Emilio: For people contributing to a Rust project, usually cargo build, cargo run just works. Reading the readme would be nice. But making cargo work would be useful.

Martin: Running cargo build might not work. But we can fix that. But when Servo started, cargo didn't exist, and then it didn't have all the features it has now.

Emilio: yeah, for example, there wasn’t a way to guarantee that you were using the right version of the rust compiler, but now I think cargo supports that with the rust-toolchain option?

Jonas: It seems like cargo would be happy to make changes to accomodate servo.

Martin: Servo has had an organic development style, and there's no overall design philosophy for the code. Can we make changes so the code is easier to understand?

Emilio: Servo usually had a design goal. Layout 2013 wasn't though. But some of the DOM bindings are kinda magic and it's not clear what they do. When you know how the bindings generate C++ classes, with codegen.py etc, I always found that a bit weird.

Martin: Do you think the bindings could generate Rust structs?

Emilio: No... I don't know if there's a solution for that. script takes a long time to build...

Martin: Do we know why it takes so long?

Emilio: The bindings generate a gazillion traits.

Martin: How reliable is incremental compilation in Rust?

Emilio: I'm not sure if sccache makes things faster. It does in Gecko.

Martin: It does.

Delan: I thought incremental compilation was disabled in a version of Rust. Has that been fixed?

Jonas: I think it was reenabled pretty quickly. It was a high severity issue.

Emilio: In Servo it seems incremental compilation is disabled in the mach build config.

Martin: The script crate is a problem for dev experience, because when you touch the DOM bindings you have to recompile all of it, and it takes a long time. There's been efforts to improve this, and we could try enabling incremental compilation again, or we could try splitting the script crate (https://github.com/servo/servo/issues/1799). But there are two-way bindings... Or we could look into making compilation faster in general, but might not be easy because there's a lot of SM binding code.

Communication

Martin: are there ways we can better communicate what we’re working on in servo?

Rego: Maybe we could make Youtube videos like Andreas Kling, from Serenity OS / Ladybird Browser.

Andreu: That's not a bad point.
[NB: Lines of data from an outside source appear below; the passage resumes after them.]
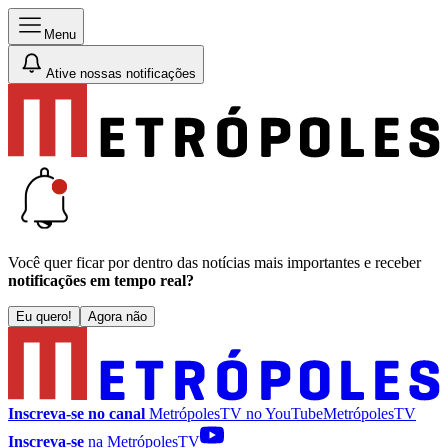
Menu
Ative nossas notificações
Você quer ficar por dentro das notícias mais importantes e receber
notificações em tempo real?
Eu quero!
Agora não
Inscreva-se no canal
MetrópolesTV no
YouTube
MetrópolesTV
Inscreva-se
na MetrópolesTV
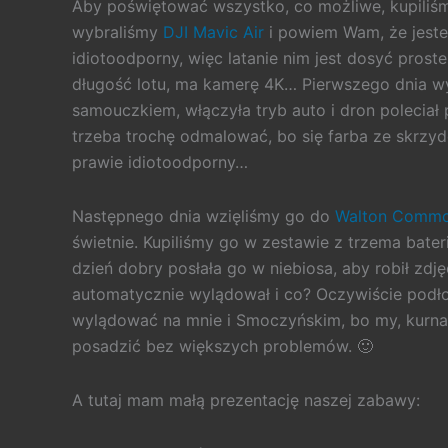
Aby poświętować wszystko, co możliwe, kupiliś
wybraliśmy
DJI Mavic Air
i powiem Wam, że jeste
idiotoodporny, więc latanie nim jest dosyć prost
długość lotu, ma kamerę 4K… Pierwszego dnia 
samouczkiem, włączyła tryb auto i dron poleciał p
trzeba trochę odmalować, bo się farba ze skrzydeł
prawie idiotoodporny…
Następnego dnia wzięliśmy go do
Walton Comm
świetnie. Kupiliśmy go w zestawie z trzema bate
dzień dobry posłała go w niebiosa, aby robił zdjęci
automatycznie wylądował i co? Oczywiście podłoż
wylądować na mnie i Smoczyńskim, bo my, kurna, 
posadzić bez większych problemów. 🙂
A tutaj mam małą prezentację naszej zabawy:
We have some presence in social media, but we maybe should have something more engaging for contributors.

Rakhi: target more conferences with beginner kind of talks and even conference where not a lot of people with prior rust & servo experience.
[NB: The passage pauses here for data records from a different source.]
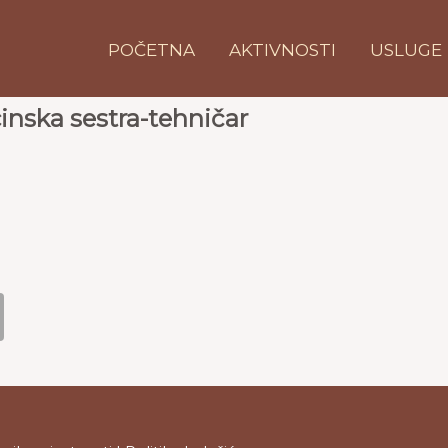
POČETNA
AKTIVNOSTI
USLUGE
inska sestra-tehničar
B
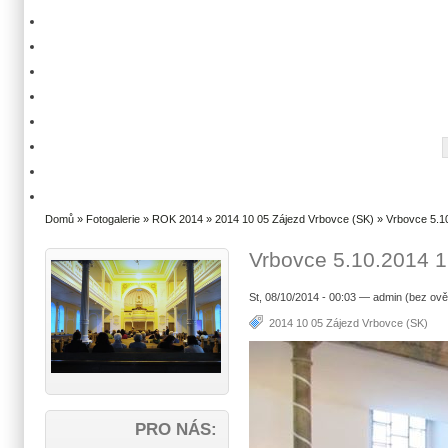
Domů
»
Fotogalerie
»
ROK 2014
»
2014 10 05 Zájezd Vrbovce (SK)
» Vrbovce 5.1
Vrbovce 5.10.2014 1
St, 08/10/2014 - 00:03 — admin (bez ově
2014 10 05 Zájezd Vrbovce (SK)
PRO NÁS:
Andreu: For the Rust community, a lot of people know about Servo, but they might not know work on it has restarted. I think more outreach is needed.

Jonas: Make contributing to Servo seem cool, similar to Rust project.

cybai: Find spec updates that need to be fixed in Servo and create issues. This can help fix the WPT test failures.

Martin: Good point. Once we are done with inital layout work, we will be a good position for accepting contributions.